-------- DOCUMENT SECTION

I claim that the ratio $\frac{AM}{MC}$ is always $\frac{5}{3}$.

1. $B$ is the midpoint of $AC$.
Note that since $AC$ is tangent to $\mathcal C_2$, we have that $\angle OBA=90$. However, since $AC$ is also a chord of $\mathcal C_1$, which has center $O$, this also means that $B$ is the midpoint of $AC$.

2. (Power of a Point Converse) $CDEF$ is cyclic.
Note that the power of $A$ with respect to $\mathcal C_2$ is
\[AB^2=BC^2=AD(AC),\]since by \textbf{(1)}, $B$ is the midpoint of $AC$, and by problem conditions, $D$ is the midpoint of $AB$. However, note by Power of a Point on $A$ with respect to $\mathcal C_2$, we have
\[AB^2=AE(AF) \iff AE(AF)=AD(AC).\]Finally, using the converse of Power of a Point, we have that $CDEF$ must be cyclic.

2. (Similar Triangles) $CDEF$ is cyclic.

----------------

* CHECK YOUR UNDERSTANDING *
[1] Based on the geometry proof, is each statement true? (a) The proof claims the ratio AM/MC always equals 5/3. (b) By the problem conditions, D is the midpoint of AC. (c) AC is a chord of C_1, whose center is O. Answer yes or no for each, and quote the words from the proof that decide it.
[2] Output the part of the geometry proof between "I claim that" and "that $B$ is the midpoint of $AC$.", inclusive.
[3] Go on with the geometry proof from where it stops.
The records aren't needed for anything asked about the geometry proof.

-------- ENTRIES SUPPLIED

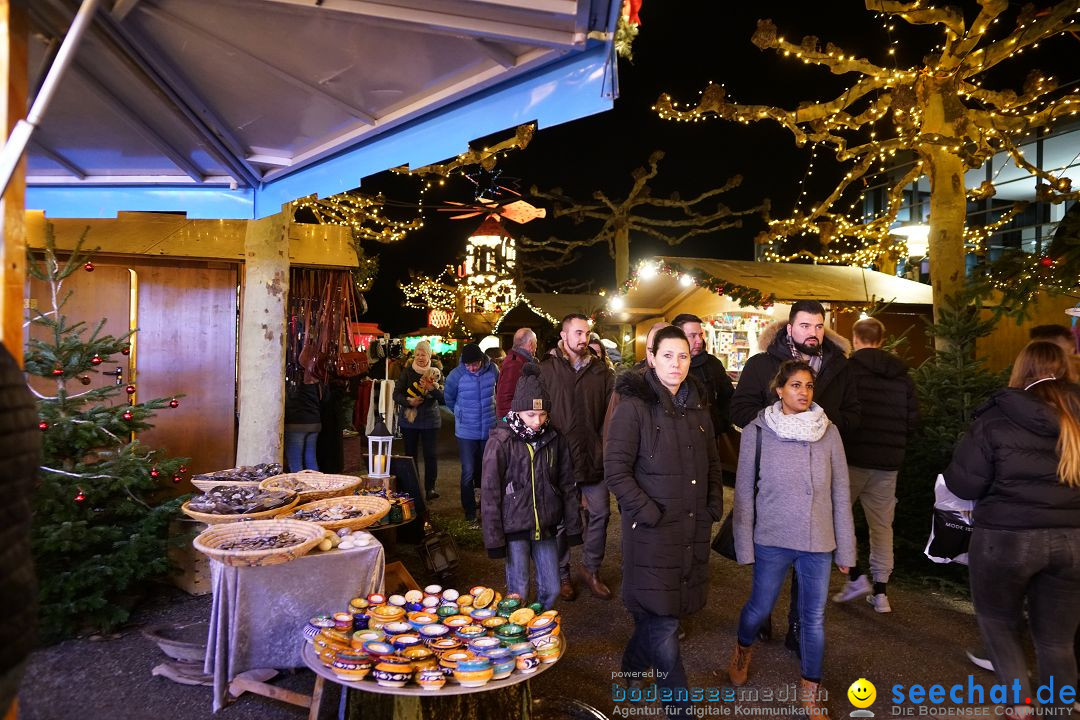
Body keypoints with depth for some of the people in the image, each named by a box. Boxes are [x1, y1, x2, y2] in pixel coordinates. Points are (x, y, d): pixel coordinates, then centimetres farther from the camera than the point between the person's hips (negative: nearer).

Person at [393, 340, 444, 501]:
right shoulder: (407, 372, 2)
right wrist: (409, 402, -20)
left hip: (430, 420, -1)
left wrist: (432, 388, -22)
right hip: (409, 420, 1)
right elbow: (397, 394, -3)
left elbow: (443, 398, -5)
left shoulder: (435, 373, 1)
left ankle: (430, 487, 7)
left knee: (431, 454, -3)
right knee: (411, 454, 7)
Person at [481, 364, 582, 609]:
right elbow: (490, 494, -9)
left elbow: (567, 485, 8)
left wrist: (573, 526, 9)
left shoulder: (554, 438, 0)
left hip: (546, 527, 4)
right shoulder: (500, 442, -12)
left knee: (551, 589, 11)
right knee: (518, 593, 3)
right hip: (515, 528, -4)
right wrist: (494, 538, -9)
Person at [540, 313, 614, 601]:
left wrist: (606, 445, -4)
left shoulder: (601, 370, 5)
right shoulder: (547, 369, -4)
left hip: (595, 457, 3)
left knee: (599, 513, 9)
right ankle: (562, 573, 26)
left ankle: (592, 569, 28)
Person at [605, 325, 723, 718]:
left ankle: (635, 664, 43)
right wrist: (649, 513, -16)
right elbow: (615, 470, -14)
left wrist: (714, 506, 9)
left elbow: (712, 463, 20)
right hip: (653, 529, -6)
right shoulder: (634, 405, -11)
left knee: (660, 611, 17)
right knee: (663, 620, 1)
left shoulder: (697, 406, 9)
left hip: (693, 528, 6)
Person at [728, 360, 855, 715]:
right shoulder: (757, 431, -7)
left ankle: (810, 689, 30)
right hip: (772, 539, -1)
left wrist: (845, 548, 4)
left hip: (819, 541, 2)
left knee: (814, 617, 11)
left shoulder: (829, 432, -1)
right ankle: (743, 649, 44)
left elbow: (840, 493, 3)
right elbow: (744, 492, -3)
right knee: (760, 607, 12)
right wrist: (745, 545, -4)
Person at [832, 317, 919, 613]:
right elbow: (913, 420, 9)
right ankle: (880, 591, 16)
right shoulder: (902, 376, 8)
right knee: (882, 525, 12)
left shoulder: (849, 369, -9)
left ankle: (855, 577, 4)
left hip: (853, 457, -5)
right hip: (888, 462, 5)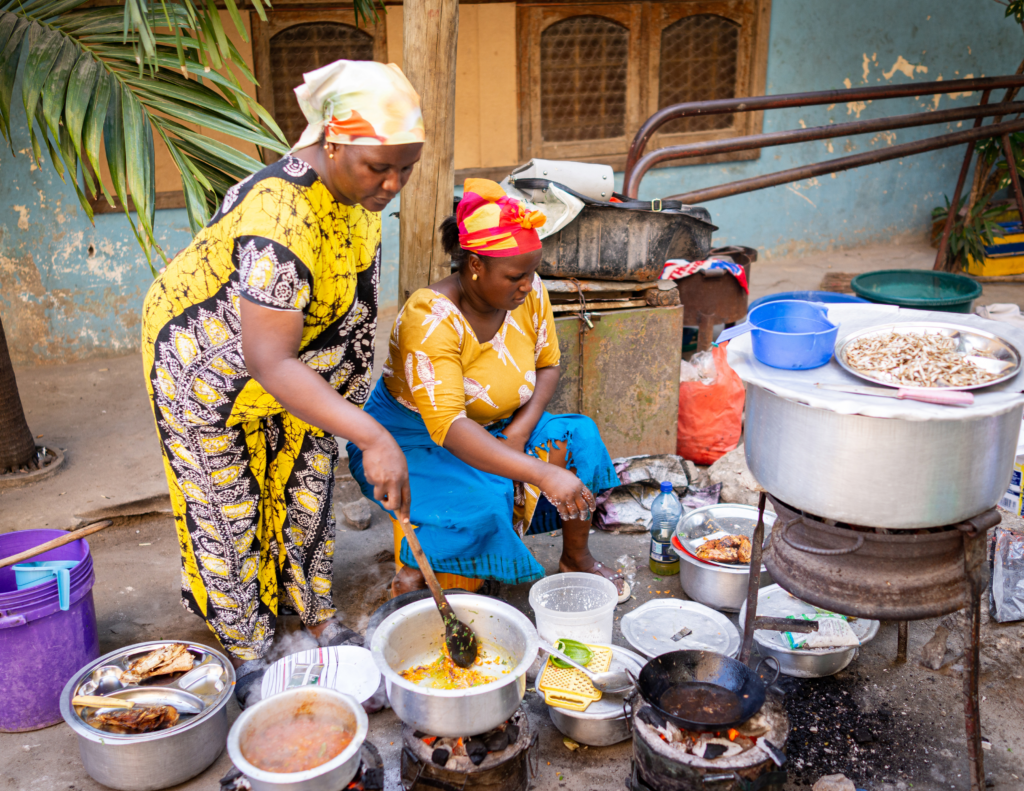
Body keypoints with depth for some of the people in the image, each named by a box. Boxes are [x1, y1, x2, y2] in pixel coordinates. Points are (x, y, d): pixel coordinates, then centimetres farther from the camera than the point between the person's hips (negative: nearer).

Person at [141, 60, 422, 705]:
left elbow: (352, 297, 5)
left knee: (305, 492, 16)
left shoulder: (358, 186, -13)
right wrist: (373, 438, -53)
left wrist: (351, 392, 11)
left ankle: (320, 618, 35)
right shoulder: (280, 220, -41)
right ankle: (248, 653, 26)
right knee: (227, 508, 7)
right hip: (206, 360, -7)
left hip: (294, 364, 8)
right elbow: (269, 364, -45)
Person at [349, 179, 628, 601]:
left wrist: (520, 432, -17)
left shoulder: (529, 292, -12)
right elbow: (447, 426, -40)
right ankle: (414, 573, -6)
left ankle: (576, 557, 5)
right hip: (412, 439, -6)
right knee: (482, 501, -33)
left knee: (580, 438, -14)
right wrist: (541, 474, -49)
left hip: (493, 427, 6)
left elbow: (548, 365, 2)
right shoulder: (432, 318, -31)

----------------
-------- ENTRIES SUPPLIED

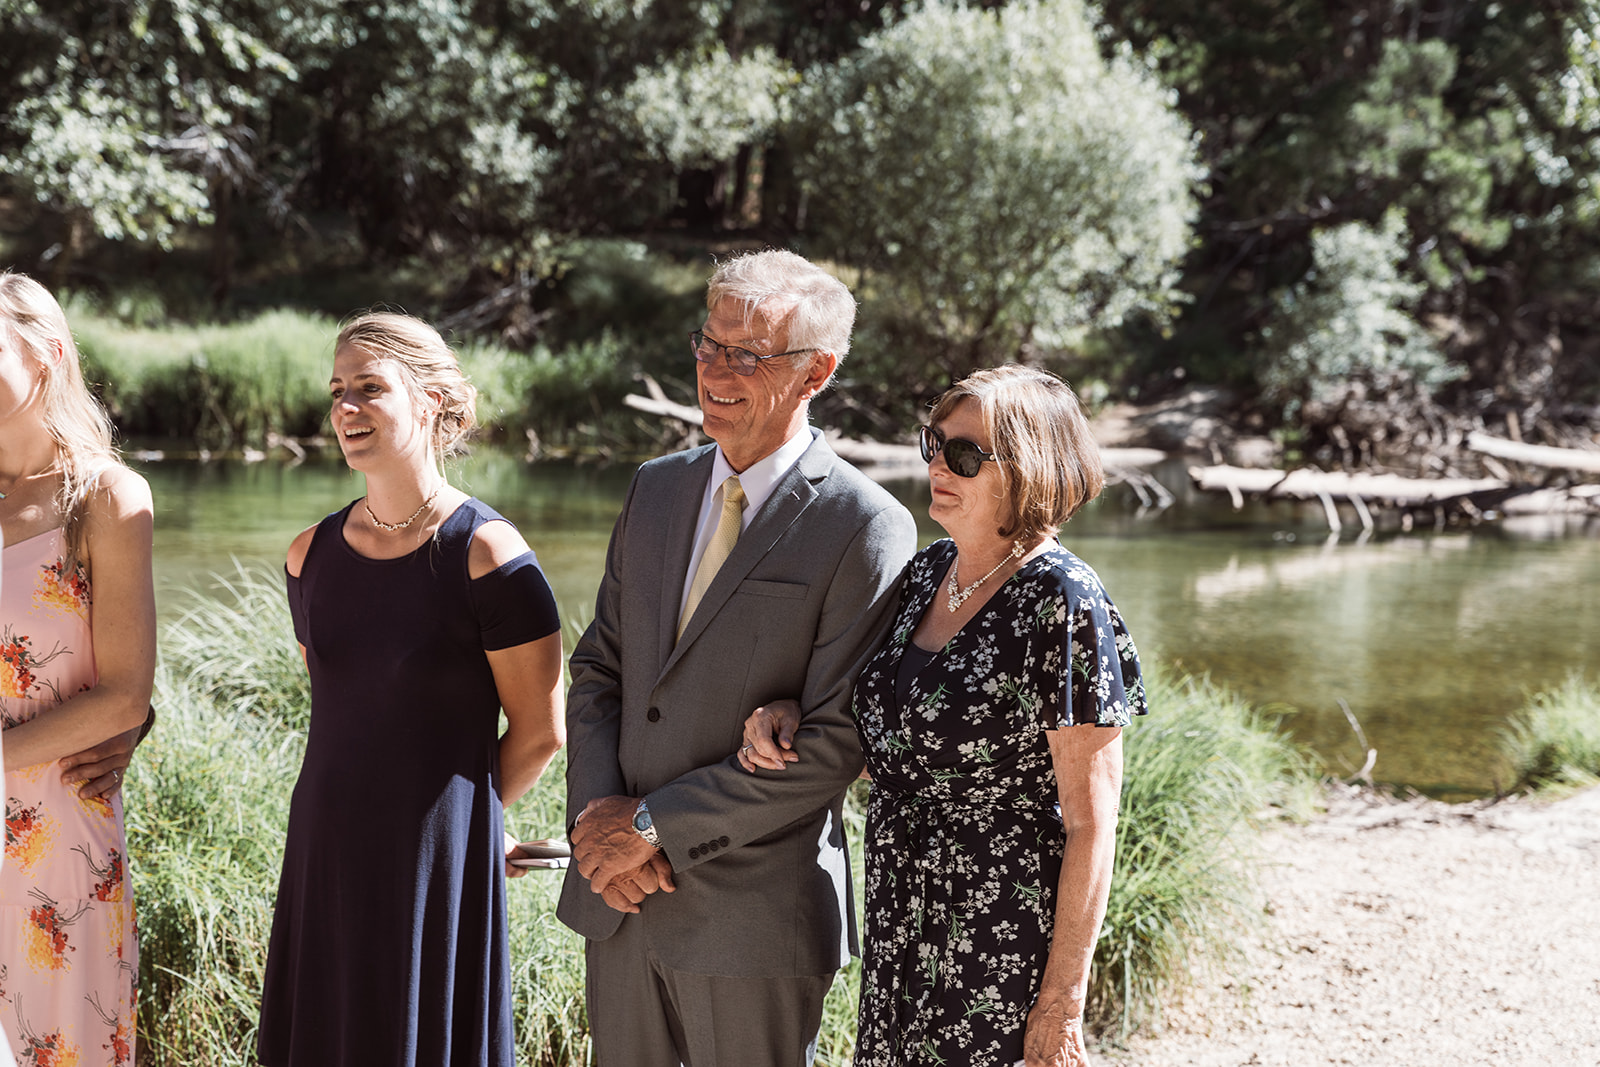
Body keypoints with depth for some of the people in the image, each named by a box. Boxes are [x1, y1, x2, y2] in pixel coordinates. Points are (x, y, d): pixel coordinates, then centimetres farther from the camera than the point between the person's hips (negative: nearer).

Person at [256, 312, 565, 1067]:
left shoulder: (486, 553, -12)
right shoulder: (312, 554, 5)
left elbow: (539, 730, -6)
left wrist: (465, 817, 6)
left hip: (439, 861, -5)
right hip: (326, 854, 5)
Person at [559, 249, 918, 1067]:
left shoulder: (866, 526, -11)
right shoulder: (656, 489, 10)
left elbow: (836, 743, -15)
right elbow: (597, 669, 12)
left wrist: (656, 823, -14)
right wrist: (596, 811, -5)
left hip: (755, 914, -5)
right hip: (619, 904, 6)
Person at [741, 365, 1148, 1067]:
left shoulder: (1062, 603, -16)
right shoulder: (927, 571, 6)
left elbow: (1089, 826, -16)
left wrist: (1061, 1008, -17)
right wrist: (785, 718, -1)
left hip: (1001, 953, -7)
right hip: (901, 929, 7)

----------------
-------- ENTRIES SUPPLIED

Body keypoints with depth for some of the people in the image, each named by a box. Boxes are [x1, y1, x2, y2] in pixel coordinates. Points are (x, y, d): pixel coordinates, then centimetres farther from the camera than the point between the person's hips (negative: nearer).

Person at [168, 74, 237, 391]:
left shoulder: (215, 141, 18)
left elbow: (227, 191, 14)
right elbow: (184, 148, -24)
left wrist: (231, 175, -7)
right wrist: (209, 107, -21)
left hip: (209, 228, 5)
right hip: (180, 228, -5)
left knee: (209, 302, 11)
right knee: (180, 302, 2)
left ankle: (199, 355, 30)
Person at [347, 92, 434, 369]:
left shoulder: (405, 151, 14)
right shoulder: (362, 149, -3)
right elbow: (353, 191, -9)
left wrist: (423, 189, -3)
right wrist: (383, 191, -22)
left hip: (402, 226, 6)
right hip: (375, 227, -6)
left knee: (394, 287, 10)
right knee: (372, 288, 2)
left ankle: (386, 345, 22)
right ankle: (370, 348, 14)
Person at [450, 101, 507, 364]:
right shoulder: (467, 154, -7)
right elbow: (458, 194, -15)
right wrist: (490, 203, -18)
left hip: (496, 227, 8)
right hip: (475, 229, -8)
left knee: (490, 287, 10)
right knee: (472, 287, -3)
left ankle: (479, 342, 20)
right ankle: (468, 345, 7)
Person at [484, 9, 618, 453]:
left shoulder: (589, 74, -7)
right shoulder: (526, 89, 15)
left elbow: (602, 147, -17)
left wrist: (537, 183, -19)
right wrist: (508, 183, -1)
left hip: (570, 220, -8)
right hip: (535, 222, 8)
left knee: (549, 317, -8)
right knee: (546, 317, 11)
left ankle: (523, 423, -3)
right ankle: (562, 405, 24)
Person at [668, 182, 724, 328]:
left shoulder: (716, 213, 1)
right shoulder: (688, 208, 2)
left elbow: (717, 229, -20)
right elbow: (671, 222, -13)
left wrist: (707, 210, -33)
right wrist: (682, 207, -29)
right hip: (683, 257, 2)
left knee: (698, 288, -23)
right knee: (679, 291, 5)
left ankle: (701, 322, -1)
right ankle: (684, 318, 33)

----------------

* TASK RESULTS *
[1]
(a) Yes: "I claim that the ratio $\frac{AM}{MC}$ is always $\frac{5}{3}$."
(b) No: "by problem conditions, $D$ is the midpoint of $AB$"
(c) Yes: "since $AC$ is also a chord of $\mathcal C_1$, which has center $O$"

[2]
I claim that the ratio $\frac{AM}{MC}$ is always $\frac{5}{3}$.

1. $B$ is the midpoint of $AC$.
Note that since $AC$ is tangent to $\mathcal C_2$, we have that $\angle OBA=90$. However, since $AC$ is also a chord of $\mathcal C_1$, which has center $O$, this also means that $B$ is the midpoint of $AC$.

[3]
Similarly, as in the first proof of \textbf{(2)}, we find that
\[AE(AF)=AC(AD),\]which actually gives us that
\[\frac{AD}{AF}=\frac{AE}{AC},\]meaning that by SAS similarity, $\triangle ADE \sim \triangle AFC$. Through angle chasing, we then have that
\[\angle AFC + \angle EDC = \angle AFC + (180-\angle ADE) = \angle AFC + (180-\angle AFC) = 180,\]meaning that $CDEF$ is cyclic.

3. (Finishing) $M$ is the midpoint of $CD$.
Note that since $CDEF$ is cyclic, and the perpendicular bisectors of $DE$ and $CF$ intersect at $M$, $M$ must be the circumcenter of $(CDEF)$. However, since $M$ is on $CD$, this means that $M$ must be the midpoint of $CD$. Therefore, since $D$ is the midpoint of $AB$, and $B$ is the midpoint of $AC$, we find that $\frac{AM}{MC}=\frac{5}{3}$, finishing the problem.
This post has been edited 1 time. Last edited by peppapig_, Sep 4, 2023, 3:13 AM
Reason: /asy not \asy?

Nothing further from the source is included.